Filter the data for lines with the word "CornerRadius" and copy those lines.

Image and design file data
---*---

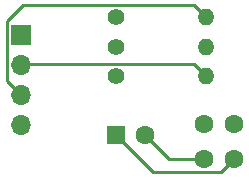
<source format=gbr>
%TF.GenerationSoftware,KiCad,Pcbnew,7.0.10*%
%TF.CreationDate,2024-05-09T00:22:21+08:00*%
%TF.ProjectId,pcb.rescue,7063622e-7265-4736-9375-652e6b696361,rev?*%
%TF.SameCoordinates,Original*%
%TF.FileFunction,Copper,L2,Bot*%
%TF.FilePolarity,Positive*%
%FSLAX46Y46*%
G04 Gerber Fmt 4.6, Leading zero omitted, Abs format (unit mm)*
G04 Created by KiCad (PCBNEW 7.0.10) date 2024-05-09 00:22:21*
%MOMM*%
%LPD*%
G01*
G04 APERTURE LIST*
%TA.AperFunction,ComponentPad*%
%ADD10C,1.400000*%
%TD*%
%TA.AperFunction,ComponentPad*%
%ADD11O,1.400000X1.400000*%
%TD*%
%TA.AperFunction,ComponentPad*%
%ADD12C,1.600000*%
%TD*%
%TA.AperFunction,ComponentPad*%
%ADD13R,1.600000X1.600000*%
%TD*%
%TA.AperFunction,ComponentPad*%
%ADD14R,1.700000X1.700000*%
%TD*%
%TA.AperFunction,ComponentPad*%
%ADD15O,1.700000X1.700000*%
%TD*%
%TA.AperFunction,Conductor*%
%ADD16C,0.250000*%
%TD*%
G04 APERTURE END LIST*
D10*
%TO.P,R3,1*%
%TO.N,+3V3*%
X141000000Y-83000000D03*
D11*
%TO.P,R3,2*%
%TO.N,/SCL*%
X148620000Y-83000000D03*
%TD*%
D12*
%TO.P,C1,1*%
%TO.N,+3V3*%
X151000000Y-95000000D03*
%TO.P,C1,2*%
%TO.N,GND*%
X148500000Y-95000000D03*
%TD*%
D10*
%TO.P,R2,1*%
%TO.N,+3V3*%
X141000000Y-88000000D03*
D11*
%TO.P,R2,2*%
%TO.N,/SDA*%
X148620000Y-88000000D03*
%TD*%
D12*
%TO.P,C3,1*%
%TO.N,Net-(U1-C1)*%
X151000000Y-92000000D03*
%TO.P,C3,2*%
%TO.N,GND*%
X148500000Y-92000000D03*
%TD*%
D13*
%TO.P,C2,1*%
%TO.N,+3V3*%
X141000000Y-93000000D03*
D12*
%TO.P,C2,2*%
%TO.N,GND*%
X143500000Y-93000000D03*
%TD*%
D10*
%TO.P,R1,1*%
%TO.N,+3V3*%
X141000000Y-85500000D03*
D11*
%TO.P,R1,2*%
%TO.N,Net-(U1-~{CS})*%
X148620000Y-85500000D03*
%TD*%
D14*
%TO.P,J1,1,Pin_1*%
%TO.N,+3V3*%
X133000000Y-84500000D03*
D15*
%TO.P,J1,2,Pin_2*%
%TO.N,/SDA*%
X133000000Y-87040000D03*
%TO.P,J1,3,Pin_3*%
%TO.N,/SCL*%
X133000000Y-89580000D03*
%TO.P,J1,4,Pin_4*%
%TO.N,GND*%
X133000000Y-92120000D03*
%TD*%
D16*
%TO.N,+3V3*%
X151000000Y-95000000D02*
X149875000Y-96125000D01*
X149875000Y-96125000D02*
X144125000Y-96125000D01*
X144125000Y-96125000D02*
X141000000Y-93000000D01*
%TO.N,GND*%
X145500000Y-95000000D02*
X143500000Y-93000000D01*
X148500000Y-95000000D02*
X145500000Y-95000000D01*
%TO.N,/SDA*%
X133065000Y-86975000D02*
X147595000Y-86975000D01*
X147595000Y-86975000D02*
X148620000Y-88000000D01*
X133000000Y-87040000D02*
X133065000Y-86975000D01*
%TO.N,/SCL*%
X133175000Y-81975000D02*
X131825000Y-83325000D01*
X131825000Y-88405000D02*
X133000000Y-89580000D01*
X131825000Y-83325000D02*
X131825000Y-88405000D01*
X148620000Y-83000000D02*
X147595000Y-81975000D01*
X147595000Y-81975000D02*
X133175000Y-81975000D01*
%TD*%
M02*

</source>
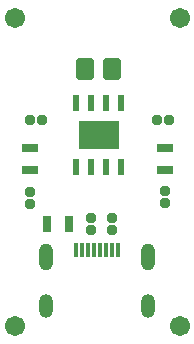
<source format=gts>
G04*
G04 #@! TF.GenerationSoftware,Altium Limited,Altium Designer,24.2.2 (26)*
G04*
G04 Layer_Color=8388736*
%FSLAX44Y44*%
%MOMM*%
G71*
G04*
G04 #@! TF.SameCoordinates,EEB9E67A-43F7-4525-8043-77EAD86446EF*
G04*
G04*
G04 #@! TF.FilePolarity,Negative*
G04*
G01*
G75*
%ADD17R,0.5588X1.4605*%
%ADD19R,0.3048X1.1430*%
G04:AMPARAMS|DCode=21|XSize=0.8032mm|YSize=0.9032mm|CornerRadius=0.1766mm|HoleSize=0mm|Usage=FLASHONLY|Rotation=90.000|XOffset=0mm|YOffset=0mm|HoleType=Round|Shape=RoundedRectangle|*
%AMROUNDEDRECTD21*
21,1,0.8032,0.5500,0,0,90.0*
21,1,0.4500,0.9032,0,0,90.0*
1,1,0.3532,0.2750,0.2250*
1,1,0.3532,0.2750,-0.2250*
1,1,0.3532,-0.2750,-0.2250*
1,1,0.3532,-0.2750,0.2250*
%
%ADD21ROUNDEDRECTD21*%
G04:AMPARAMS|DCode=22|XSize=0.8032mm|YSize=0.9032mm|CornerRadius=0.1766mm|HoleSize=0mm|Usage=FLASHONLY|Rotation=0.000|XOffset=0mm|YOffset=0mm|HoleType=Round|Shape=RoundedRectangle|*
%AMROUNDEDRECTD22*
21,1,0.8032,0.5500,0,0,0.0*
21,1,0.4500,0.9032,0,0,0.0*
1,1,0.3532,0.2250,-0.2750*
1,1,0.3532,-0.2250,-0.2750*
1,1,0.3532,-0.2250,0.2750*
1,1,0.3532,0.2250,0.2750*
%
%ADD22ROUNDEDRECTD22*%
%ADD23R,1.4000X0.8000*%
%ADD24R,3.3528X2.3622*%
G04:AMPARAMS|DCode=25|XSize=1.52mm|YSize=1.82mm|CornerRadius=0.235mm|HoleSize=0mm|Usage=FLASHONLY|Rotation=180.000|XOffset=0mm|YOffset=0mm|HoleType=Round|Shape=RoundedRectangle|*
%AMROUNDEDRECTD25*
21,1,1.5200,1.3500,0,0,180.0*
21,1,1.0500,1.8200,0,0,180.0*
1,1,0.4700,-0.5250,0.6750*
1,1,0.4700,0.5250,0.6750*
1,1,0.4700,0.5250,-0.6750*
1,1,0.4700,-0.5250,-0.6750*
%
%ADD25ROUNDEDRECTD25*%
%ADD26R,0.8000X1.4000*%
%ADD27O,1.1938X2.3114*%
%ADD28O,1.1938X2.0066*%
%ADD29C,1.7032*%
D17*
X64770Y207582D02*
D03*
X77470D02*
D03*
X90170D02*
D03*
X102870D02*
D03*
Y153098D02*
D03*
X90170D02*
D03*
X77470D02*
D03*
X64770D02*
D03*
D19*
X64950Y83118D02*
D03*
X69950D02*
D03*
X74950D02*
D03*
X79950D02*
D03*
X84950D02*
D03*
X89950D02*
D03*
X94950D02*
D03*
X99950D02*
D03*
D21*
X25400Y121920D02*
D03*
Y131920D02*
D03*
X95250Y110410D02*
D03*
Y100410D02*
D03*
X139700Y123270D02*
D03*
Y133270D02*
D03*
X77470Y100410D02*
D03*
Y110410D02*
D03*
D22*
X25480Y193040D02*
D03*
X35480D02*
D03*
X143510D02*
D03*
X133510D02*
D03*
D23*
X25400Y150520D02*
D03*
Y169520D02*
D03*
X139700Y150520D02*
D03*
Y169520D02*
D03*
D24*
X83820Y180340D02*
D03*
D25*
X72390Y236220D02*
D03*
X95250D02*
D03*
D26*
X59030Y105410D02*
D03*
X40030D02*
D03*
D27*
X39250Y77368D02*
D03*
X125650D02*
D03*
D28*
Y35568D02*
D03*
X39250D02*
D03*
D29*
X12700Y19050D02*
D03*
Y279400D02*
D03*
X152400D02*
D03*
Y19050D02*
D03*
M02*

</source>
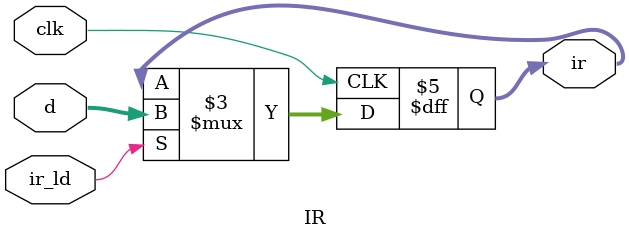
<source format=v>
module IR(clk,ir_ld,d,ir);

input clk, ir_ld;
input [7:0]d;
output [7:0]ir;

reg[7:0]ir;

always@(negedge clk) begin
	if(ir_ld == 1'b1) begin 
		ir <= d; 
	end
end
endmodule
</source>
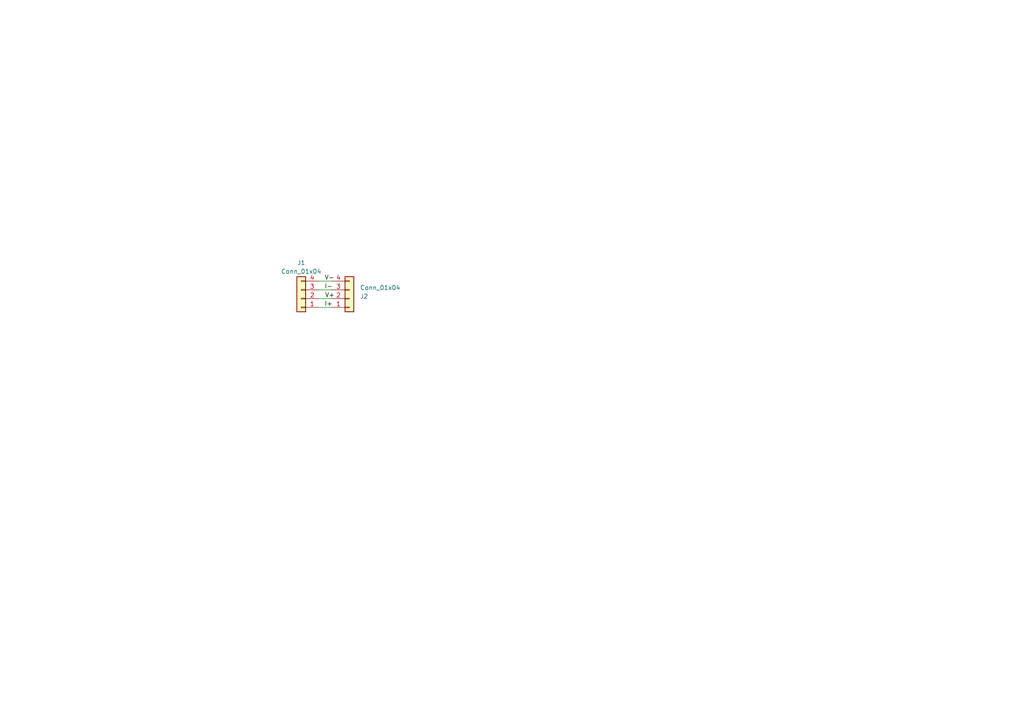
<source format=kicad_sch>
(kicad_sch (version 20230121) (generator eeschema)

  (uuid aaf80b54-0013-47f1-add0-62522e10ade2)

  (paper "A4")

  


  (wire (pts (xy 92.456 81.534) (xy 96.266 81.534))
    (stroke (width 0) (type default))
    (uuid 5f63934f-4e76-4945-8913-d68a2be8cd6f)
  )
  (wire (pts (xy 92.456 84.074) (xy 96.266 84.074))
    (stroke (width 0) (type default))
    (uuid 6539e750-2a4b-4d77-a4b2-57b4c2fab35c)
  )
  (wire (pts (xy 92.456 86.614) (xy 96.266 86.614))
    (stroke (width 0) (type default))
    (uuid b49626c4-be1c-4f6d-943c-7acdbc592237)
  )
  (wire (pts (xy 92.456 89.154) (xy 96.266 89.154))
    (stroke (width 0) (type default))
    (uuid bc19f8b7-e86a-4f1a-a989-9ce8f95f94d4)
  )

  (label "V-" (at 94.107 81.534 0) (fields_autoplaced)
    (effects (font (size 1.27 1.27)) (justify left bottom))
    (uuid 21b1852c-9670-4bb5-9092-47eda0cf8fda)
  )
  (label "I+" (at 94.107 89.154 0) (fields_autoplaced)
    (effects (font (size 1.27 1.27)) (justify left bottom))
    (uuid 788c990f-f899-4f2a-9815-f0e890165e54)
  )
  (label "V+" (at 94.234 86.614 0) (fields_autoplaced)
    (effects (font (size 1.27 1.27)) (justify left bottom))
    (uuid b2a6eecc-d453-4351-906f-7ad07ca2cb09)
  )
  (label "I-" (at 94.107 84.074 0) (fields_autoplaced)
    (effects (font (size 1.27 1.27)) (justify left bottom))
    (uuid d5ac0138-d073-486c-bdc5-28c61e90b77f)
  )

  (symbol (lib_id "Connector_Generic:Conn_01x04") (at 87.376 86.614 180) (unit 1)
    (in_bom yes) (on_board yes) (dnp no) (fields_autoplaced)
    (uuid 6554b39e-3aac-4392-bb82-17165470060c)
    (property "Reference" "J1" (at 87.376 76.2 0)
      (effects (font (size 1.27 1.27)))
    )
    (property "Value" "Conn_01x04" (at 87.376 78.74 0)
      (effects (font (size 1.27 1.27)))
    )
    (property "Footprint" "Connector_PinHeader_2.54mm:PinHeader_1x04_P2.54mm_Horizontal" (at 87.376 86.614 0)
      (effects (font (size 1.27 1.27)) hide)
    )
    (property "Datasheet" "~" (at 87.376 86.614 0)
      (effects (font (size 1.27 1.27)) hide)
    )
    (property "LCSC" "C492412" (at 87.376 86.614 0)
      (effects (font (size 1.27 1.27)) hide)
    )
    (pin "1" (uuid f3e5930d-e740-48cd-a2ac-5178b736f290))
    (pin "2" (uuid ee518ee2-f8f8-4009-89cd-b0807a4f5074))
    (pin "3" (uuid 77fcbdf7-f06e-4238-a8e9-e95a91fb77f4))
    (pin "4" (uuid 2a90fba7-7ad8-4523-8397-aaa7a20e7d41))
    (instances
      (project "thermo_adap_pcb"
        (path "/aaf80b54-0013-47f1-add0-62522e10ade2"
          (reference "J1") (unit 1)
        )
      )
    )
  )

  (symbol (lib_id "Connector_Generic:Conn_01x04") (at 101.346 86.614 0) (mirror x) (unit 1)
    (in_bom yes) (on_board yes) (dnp no)
    (uuid 9c34d51d-2f25-4376-b9ec-c38a9536c05d)
    (property "Reference" "J2" (at 104.4027 85.979 0)
      (effects (font (size 1.27 1.27)) (justify left))
    )
    (property "Value" "Conn_01x04" (at 104.4027 83.439 0)
      (effects (font (size 1.27 1.27)) (justify left))
    )
    (property "Footprint" "0_Library:Solder_pad" (at 101.346 86.614 0)
      (effects (font (size 1.27 1.27)) hide)
    )
    (property "Datasheet" "~" (at 101.346 86.614 0)
      (effects (font (size 1.27 1.27)) hide)
    )
    (pin "1" (uuid ab169baa-3487-42a7-85e7-7c179596e293))
    (pin "2" (uuid 842a02f9-c238-4c97-8f06-4a6eec178575))
    (pin "3" (uuid 2470a115-233a-4841-a6d2-c5f90a6ca0a3))
    (pin "4" (uuid 5fdc7642-c39f-4a33-8992-c1e963f1ec4f))
    (instances
      (project "thermo_adap_pcb"
        (path "/aaf80b54-0013-47f1-add0-62522e10ade2"
          (reference "J2") (unit 1)
        )
      )
    )
  )

  (sheet_instances
    (path "/" (page "1"))
  )
)

</source>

---*---

- [REPLY TO THE TASK]:
G04:AMPARAMS|DCode=21|XSize=0.8032mm|YSize=0.9032mm|CornerRadius=0.1766mm|HoleSize=0mm|Usage=FLASHONLY|Rotation=90.000|XOffset=0mm|YOffset=0mm|HoleType=Round|Shape=RoundedRectangle|*
G04:AMPARAMS|DCode=22|XSize=0.8032mm|YSize=0.9032mm|CornerRadius=0.1766mm|HoleSize=0mm|Usage=FLASHONLY|Rotation=0.000|XOffset=0mm|YOffset=0mm|HoleType=Round|Shape=RoundedRectangle|*
G04:AMPARAMS|DCode=25|XSize=1.52mm|YSize=1.82mm|CornerRadius=0.235mm|HoleSize=0mm|Usage=FLASHONLY|Rotation=180.000|XOffset=0mm|YOffset=0mm|HoleType=Round|Shape=RoundedRectangle|*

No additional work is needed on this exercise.